There is a bit of question about their origins. Their Wikipedia page indicates that an ancestry can be traced back to Nebraska in the 1890s, but doesn’t indicate how they got to New York. More conventional sources indicate that Jess McMahon (of the current WWE wrestling McMahon’s) was a prominent sports promoter in New York with extensive interests in Harlem. In 1911 he joined with Sol White to form the Lincoln Giants. It was a formidable team that immediately began to dominate black baseball in New York. With Hall of Famers John Henry Lloyd, Louis Santop, Smokey Joe Williams, and the likes of Spottswood Poles, Bill Pettus, and Cannonball Dick Redding (God, I love old-time nicknames) they dominated Eastern black baseball into 1914. In 1913 they played an unofficial black championship against the pride of the Midwestern black leagues, the Chicago American Giants, led by Rube Foster.

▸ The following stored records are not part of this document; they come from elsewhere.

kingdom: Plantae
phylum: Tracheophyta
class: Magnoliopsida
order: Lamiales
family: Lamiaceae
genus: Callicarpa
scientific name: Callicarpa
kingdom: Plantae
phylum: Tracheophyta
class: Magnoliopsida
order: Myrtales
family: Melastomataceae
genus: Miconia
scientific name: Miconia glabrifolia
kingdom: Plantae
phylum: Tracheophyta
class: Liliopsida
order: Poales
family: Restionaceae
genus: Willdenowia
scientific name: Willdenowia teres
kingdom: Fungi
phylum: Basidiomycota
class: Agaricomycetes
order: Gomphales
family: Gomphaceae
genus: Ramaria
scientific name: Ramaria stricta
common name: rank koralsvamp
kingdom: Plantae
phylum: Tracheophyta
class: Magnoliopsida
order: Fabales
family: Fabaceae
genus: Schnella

The exact number of games and wins in the series is in some question, but there is agreement that the Lincolns won the series.

the 1911 Lincoln Giants

the 1911 Lincoln Giants

By 1914, McMahon was in financial trouble. He sold the Lincoln Giants, but retained the contracts of several of the big stars. He formed a new team, the Lincoln Stars, and competed directly with his old team. The Stars lasted to 1917, folded, and most of the remaining former Giants went back to their old club.

According to the Seamheads website, the Lincoln Giants were still doing well in the 1914-17 period, but fell off some due to the loss of many of their stars. By this point Smokey Joe Williams was doubling as ace pitcher and manager. It was the height of his Hall of Fame career. But the team ran up against a formidable foe off the diamond. Nat Strong (see my post “The Schedule Man” of 20 August 2015) controlled scheduling for black baseball in New York at the time and the Lincolns wanted to play more games than Strong was willing to schedule. They attempted to schedule some games without going through Strong, and were thrown out of the existing league structure in New York. Barnstorming followed.

With the founding Foster’s Negro National League, the eastern teams found it to their advantage to form their own league, the Eastern Colored League, in 1923. The Lincolns were a significant member of the league. They never won a league championship, finishing as high as third in 1924. By 1928 the ECL was on life support. A changing economy, weak teams, chaos at the top of the league (again another story for another time), and the dominance of Foster’s NNL, caused it to collapse.

The remnants of the ECL formed a new league, the American Negro League in 1929. It lasted one year. The Lincoln Giants held on one more year in a declining economy and finally folded after the 1930 season.

During their existence, the New York Lincoln Giants were dominant in the East. They won unofficial championships most of the decade of the 19-teens and led Strong’s New York league most years (which is why they thought they could challenge him). They provided Eastern black baseball with some of the greatest players of the era in Lloyd, Wood, Santop, Redding, and later Hall of Famer Turkey Stearnes. Not a bad legacy.